Pete Hamill
journalist, author
Bio
Pete Hamill is an American journalist, novelist, essayist, editor and educator. He is a Distinguished Writer in Residence at the Arthur L. Carter Journalism Institute at New York University. He is the author of twenty previous books, including the bestselling novels Forever and Snow in August and the bestselling memoir A Drinking Life.
In the summer of 1960, Hamill went to work as a reporter for the New York Post and began to learn his craft (the story is told in his 1994 memoir, A Drinking Life.) In 1962-63, a prolonged newspaper strike led him to writing magazine articles and by the fall of 1963 he was in Europe as a correspondent for the Saturday Evening Post. Based for six months in Barcelona, and five months in Dublin, he roamed Europe, interviewing actors, movie directors, novelists and ordinary citizens. He was in Belfast with his father on Nov. 22, 1963, when John F. Kennedy was assassinated, and he witnessed both sides of the sectarian quarrel mourning the fallen American president.
Hamill returned to New York in August 1964, covered the Democratic Convention in Atlantic City, and worked briefly at the New York Herald Tribune as a feature writer. In the fall of 1965, he started writing a column for the New York Post. By Christmas, he was in Vietnam. His newspaper career would go on for decades, at the Post, the New York Daily News, the Village Voice, and New York Newsday. He would serve briefly as editor of the Post, and later as editor-in-chief-of the Daily News. His longer journalistic work has appeared in New York magazine, The New Yorker, Esquire, Playboy, Rolling Stone, and other periodicals.
In 1968, Hamill published his first novel, a thriller called A Killing for Christ, about a plot to assassinate the Pope on Easter Sunday in Rome. This was followed by a short semi-autobiographical novel called The Gift, where he first began using his Brooklyn roots in a fictional form. Most of his fiction is also set in New York City, including Snow in August (1997), Forever (2003), and North River (2007). All were from Little, Brown and Company, as is his eleventh novel, Tabloid City, published in May 2011.
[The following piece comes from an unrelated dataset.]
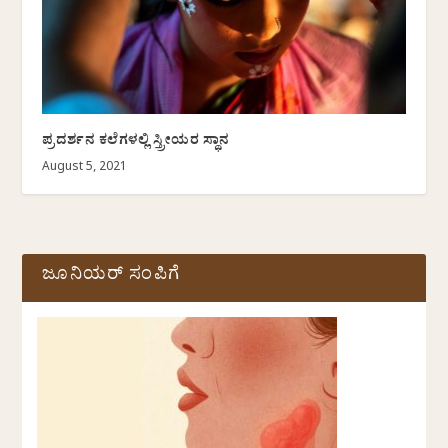
ಪ್ರದರ್ಶನ ಕಲೆಗಳಲ್ಲಿ ಸ್ತ್ರೀಯರ ಸ್ಥಾನ
August 5, 2021
ಜೂನಿಯರ್ ಸಂಪಿಗೆ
In addition, he has published more than 100 short stories in newspapers, following the example of fiction writers from O. Henry to Alberto Moravia. In the New York Post, the Hamill short stories were part of a series called "The Eight Million." In the Daily News, the stories ran under the title "Tales of New York." He has published two volumes of short stories: The Invisible City: A New York Sketchbook (Random House. 1980) and Tokyo Sketches (Kodansha. 1992). He lives in New York City with his wife, the writer Fukiko Aoki. He has two daughters and one grandson.